As the movie's opening and closing shots express, it's really all in the eyes. Without question, the scenes of simians spying on humans from atop the Golden Gate Bridge and other vertigo-inducing locales have dizzying pizzazz, the monkeys' alternately fleet and hesitant movements are triumphs for the film's effects teams, and the apes' actions aren't without frequent shock appeal. (At one point, the primate Koba toys with an automatic rifle in front of two drunken human imbeciles, and at my screening, the scene's climax earned more than a few shrieks from the crowd.) Yet watch the haunted eyes of Caesar as he takes in the full measure of a compatriot's treachery. Watch the fear of the sweet, lumbering orangutan Maurice (Karin Konoval) as he looks to an endangered human and utters his only vocalized word in the film: "Run." Watch the building resentment of Koba (Toby Kebbell) as he outlines his hatred of humans on his body, one scar at a time.
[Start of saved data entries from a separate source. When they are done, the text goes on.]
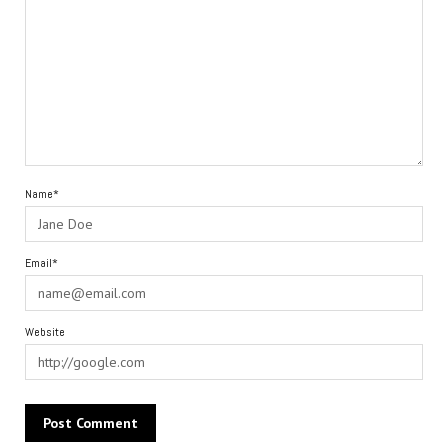
Name*
Email*
Website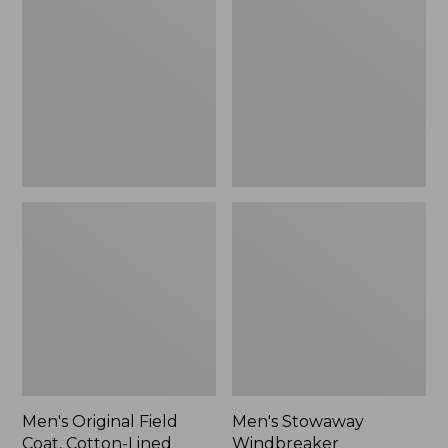
Field
Windbreaker
Coat,
Cotton-
Lined
Men's Original Field
Men's Stowaway
Coat, Cotton-Lined
Windbreaker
Watch, as his name suggests you should, the heartbreaking confusion of Caesar's son Blue Eyes (Nick Thurston), forced to follow a new, untrustworthy father figure. And watch the loving affection shared by Caesar and his wife Cornelia as they prepare for what might be their final moments together. (Cornelia, by the way, is portrayed by Judy Greer, who has graduated to chimp after previously playing Arrested Development's Kitty. All together now: "Her?") Dawn of the Planet of the Apes is a smashing visceral experience, but against all expectation, it also winds up a rather devastating emotional one. The eyes have it.